Beaudouin-Lafon proposes a fundamental shift: replacing apps with a model based on substrates and tools. A substrate is a shared, persistent environment where data lives — think of it as the canvas or workspace. Tools are modular, interoperable operations that act on that substrate — more like instruments than sealed-off applications. This separation allows functionality to be reused, combined, and layered in context-specific ways, rather than locked behind app interfaces.
This architecture makes computing more composable, more expressive, and more human. It enables workflows to adapt to users — rather than the other way around. And critically, it encourages an ecosystem where data is first-class, tools are lightweight, and context isn’t sacrificed at every window switch. In place of app silos, we get a space for real interaction: dynamic, emergent, and tailored to how we think and create.
So my challenge to you is this: […] go ahead and forget everything you know about interfaces. Imagine you wake up tomorrow: your apps are gone from your laptops and smartphones. Your data is still there — but your apps are gone. And because you’re tasked with redesigning future interfaces: Do you think you will reinvent apps if you had never seen an app before? Well, I hope not. I think a world without apps isn’t the kind of desert I showed at the beginning — it’s this kind of lush environment where substrates can create a rich ecology of tools, content, and digital matter. Michel Beaudouin-Lafon
Key concepts
- Beyond app silos The core critique: apps are isolated silos that force users to fragment their workflows. This vision advocates for dissolving those rigid boundaries in favor of a more integrated, task-oriented computing environment.
- Substrates as shared workspaces Substrates are persistent digital spaces where content lives. Unlike documents trapped in apps, they remain accessible and editable across different tools, supporting continuity and collaboration.
- Tools as modular operations Tools are lightweight, interoperable actions that can be applied to any substrate. They're more like instruments than applications — composable, reusable, and deeply contextual.
- Decoupling function from interface Functionality is no longer tied to a specific app. Instead, users gain the flexibility to apply tools across contexts, combining them fluidly without constant mode- or window-switching.
- A more expressive digital ecology This model enables richer interaction: users shape and explore ideas directly, using tools that adapt to them — not the other way around. The result is a more intuitive, expressive, and human-centered computing environment.
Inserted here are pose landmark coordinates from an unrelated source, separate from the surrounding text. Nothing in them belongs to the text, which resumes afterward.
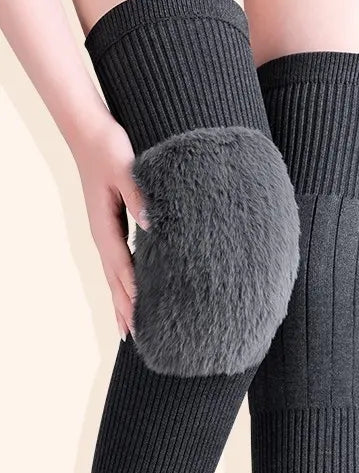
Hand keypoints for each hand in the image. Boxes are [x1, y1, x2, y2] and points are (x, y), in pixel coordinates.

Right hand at [71, 115, 148, 340]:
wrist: (91, 132)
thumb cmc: (110, 149)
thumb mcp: (127, 170)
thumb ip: (140, 198)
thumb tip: (154, 226)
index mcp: (105, 225)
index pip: (123, 267)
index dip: (133, 293)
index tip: (143, 317)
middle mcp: (103, 235)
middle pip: (116, 281)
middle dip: (126, 310)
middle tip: (136, 339)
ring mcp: (106, 233)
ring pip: (116, 276)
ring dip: (123, 302)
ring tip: (131, 331)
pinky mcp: (112, 228)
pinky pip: (120, 263)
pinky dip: (125, 284)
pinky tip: (133, 295)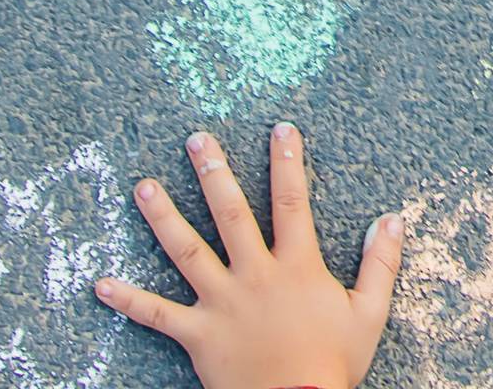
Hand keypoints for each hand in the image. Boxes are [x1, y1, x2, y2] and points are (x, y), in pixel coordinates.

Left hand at [96, 125, 403, 388]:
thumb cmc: (333, 363)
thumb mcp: (369, 312)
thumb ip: (380, 264)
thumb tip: (392, 220)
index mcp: (296, 267)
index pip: (292, 204)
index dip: (287, 163)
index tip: (280, 129)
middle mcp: (254, 276)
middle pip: (231, 215)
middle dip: (214, 173)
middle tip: (196, 139)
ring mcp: (222, 303)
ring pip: (187, 252)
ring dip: (163, 218)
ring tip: (143, 186)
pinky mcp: (198, 333)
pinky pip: (156, 315)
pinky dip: (127, 300)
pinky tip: (100, 284)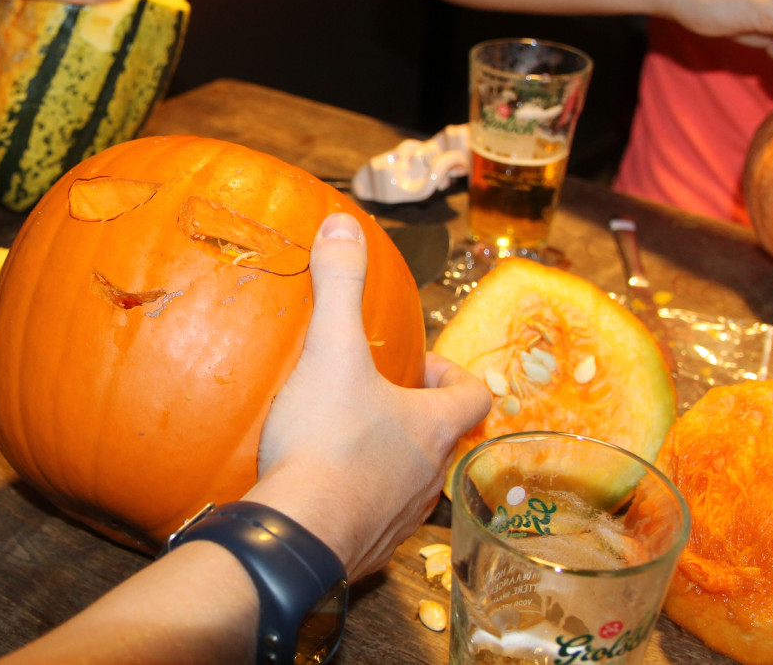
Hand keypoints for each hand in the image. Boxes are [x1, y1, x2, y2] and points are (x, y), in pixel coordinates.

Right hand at [247, 213, 490, 580]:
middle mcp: (428, 476)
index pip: (473, 397)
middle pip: (440, 438)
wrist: (299, 534)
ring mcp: (400, 519)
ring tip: (345, 436)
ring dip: (388, 456)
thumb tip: (341, 224)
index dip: (455, 374)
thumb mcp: (331, 351)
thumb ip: (339, 285)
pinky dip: (356, 497)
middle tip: (375, 395)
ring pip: (410, 481)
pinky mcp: (367, 548)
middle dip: (413, 414)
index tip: (422, 364)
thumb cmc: (326, 441)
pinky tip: (319, 484)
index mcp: (432, 427)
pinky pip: (372, 517)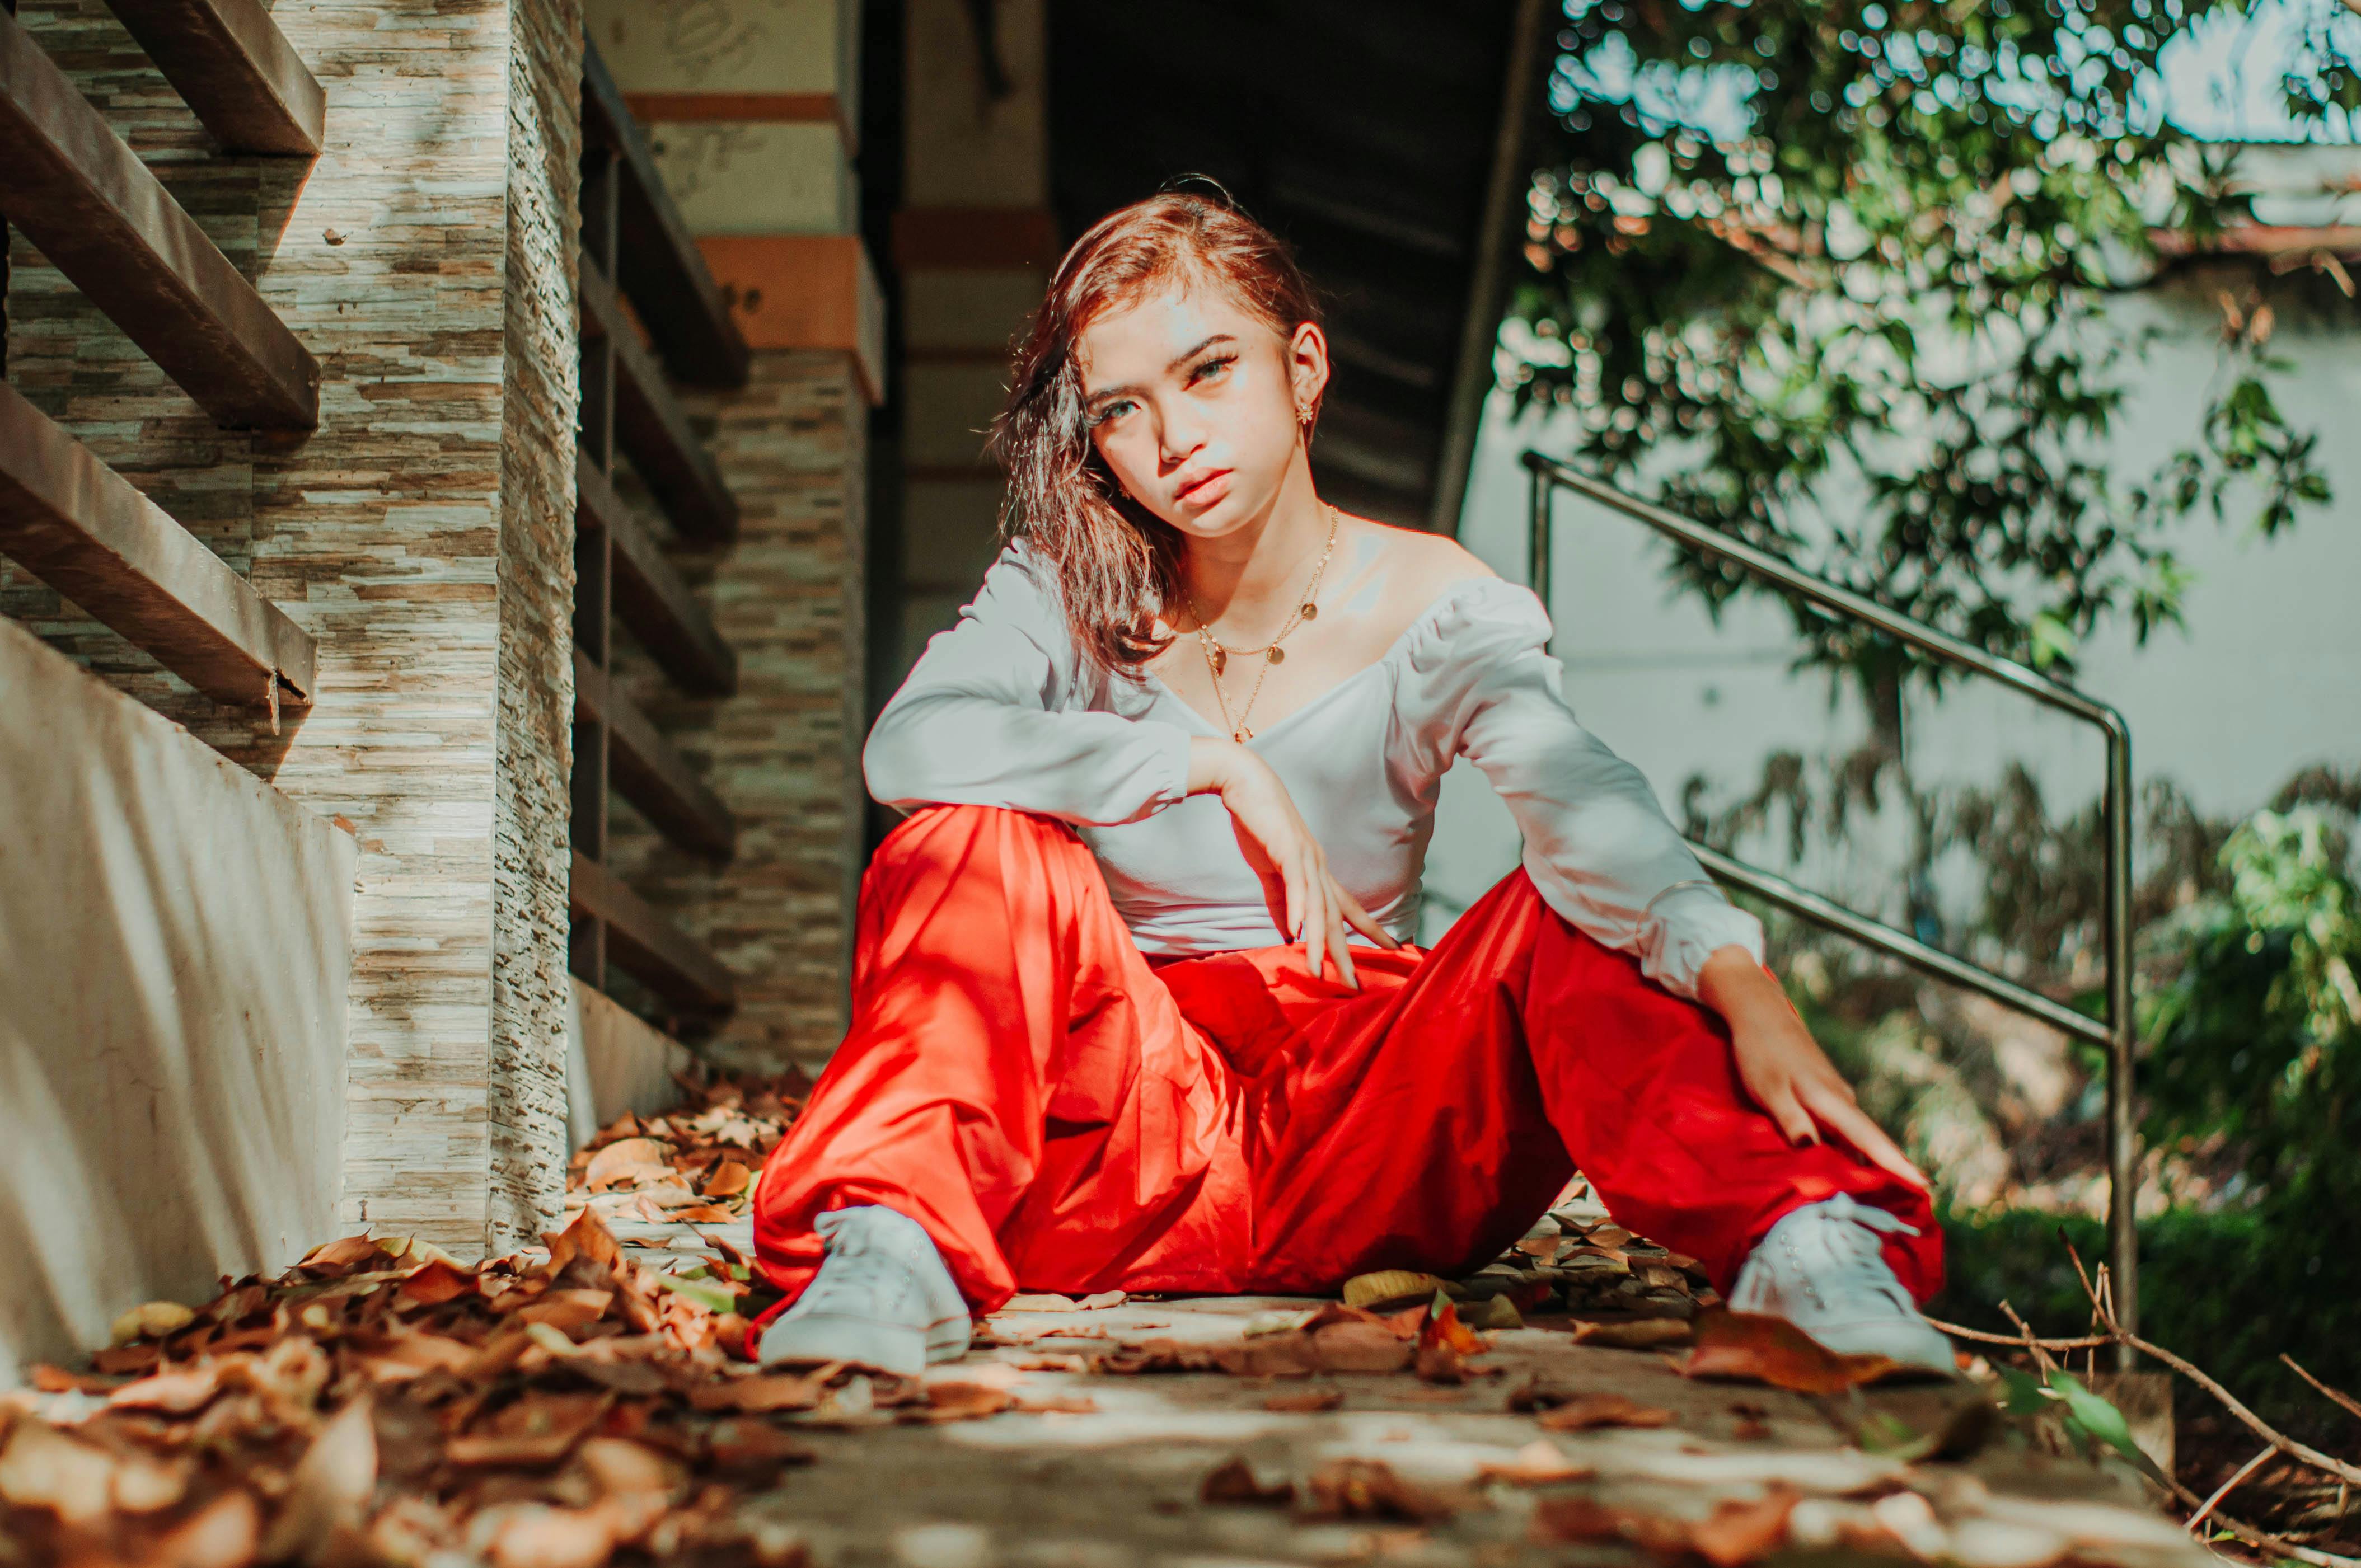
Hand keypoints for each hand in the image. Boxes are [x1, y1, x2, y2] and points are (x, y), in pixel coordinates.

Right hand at [1188, 737, 1399, 985]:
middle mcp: (1319, 868)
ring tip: (1319, 971)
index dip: (1370, 930)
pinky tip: (1295, 932)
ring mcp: (1305, 859)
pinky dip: (1296, 909)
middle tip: (1355, 986)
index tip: (1392, 949)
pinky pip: (1294, 885)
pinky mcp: (1286, 850)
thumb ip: (1280, 902)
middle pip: (1336, 917)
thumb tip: (1288, 933)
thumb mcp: (1271, 871)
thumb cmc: (1260, 826)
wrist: (1247, 785)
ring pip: (1317, 908)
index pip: (1349, 908)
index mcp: (1318, 872)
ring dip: (1318, 941)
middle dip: (1345, 953)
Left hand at [1695, 947, 1928, 1189]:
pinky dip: (1850, 1146)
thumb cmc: (1761, 1053)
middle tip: (1917, 1199)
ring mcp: (1835, 1095)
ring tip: (1888, 1192)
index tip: (1924, 1184)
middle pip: (1870, 1142)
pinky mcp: (1825, 1094)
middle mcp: (1841, 1099)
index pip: (1869, 1139)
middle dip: (1892, 1169)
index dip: (1895, 1164)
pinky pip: (1843, 1127)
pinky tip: (1851, 1164)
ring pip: (1856, 1135)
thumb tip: (1812, 1151)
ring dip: (1870, 1161)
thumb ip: (1791, 1121)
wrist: (1760, 1014)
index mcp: (1831, 1100)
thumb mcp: (1769, 1091)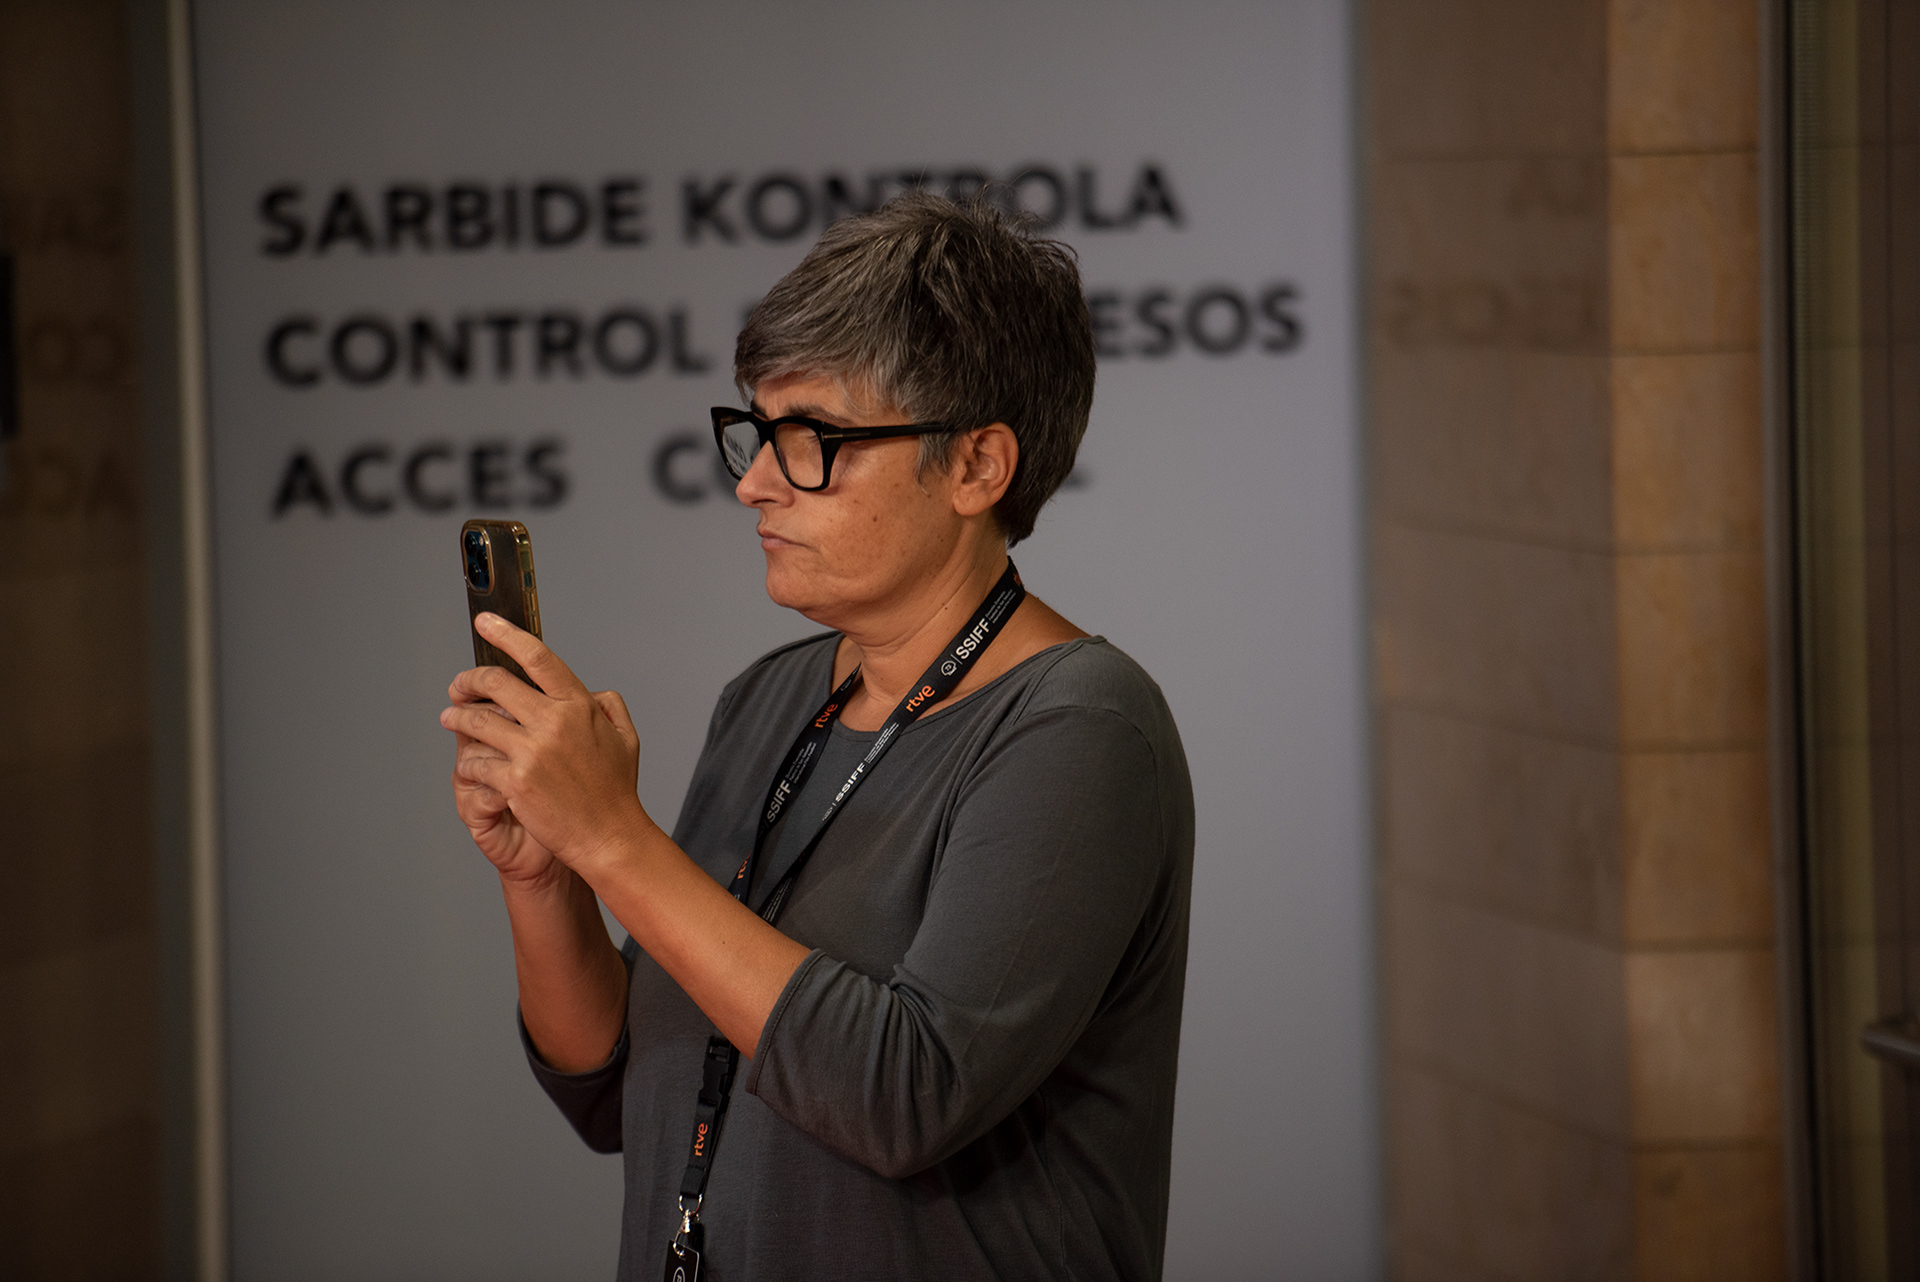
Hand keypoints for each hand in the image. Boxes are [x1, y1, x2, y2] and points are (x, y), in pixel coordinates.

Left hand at [440, 613, 650, 875]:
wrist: (610, 838)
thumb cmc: (617, 792)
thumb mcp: (625, 738)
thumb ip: (608, 706)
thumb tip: (590, 692)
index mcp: (580, 706)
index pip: (537, 657)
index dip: (507, 635)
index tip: (485, 622)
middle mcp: (555, 722)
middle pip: (496, 683)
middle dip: (468, 681)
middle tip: (458, 687)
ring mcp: (533, 752)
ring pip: (477, 721)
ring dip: (456, 717)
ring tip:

This vision flips the script on how we interact with digital systems. Instead of switching between boxed-in apps, users inhabit a shared digital space where tools adapt to the task at hand. It’s a move from fragmentation to flow — one that treats users less like operators of machines and more like creators working with expressive instruments. It opens the door to computing environments that are more fluid, more humane, and more aligned with the messy brilliance of how people actually think.
This idea was originally presented by Michel Beaudouin-Lafon in his talk A World Without Apps at the ACM Symposium on User Interface Software and Technology (UIST 2019).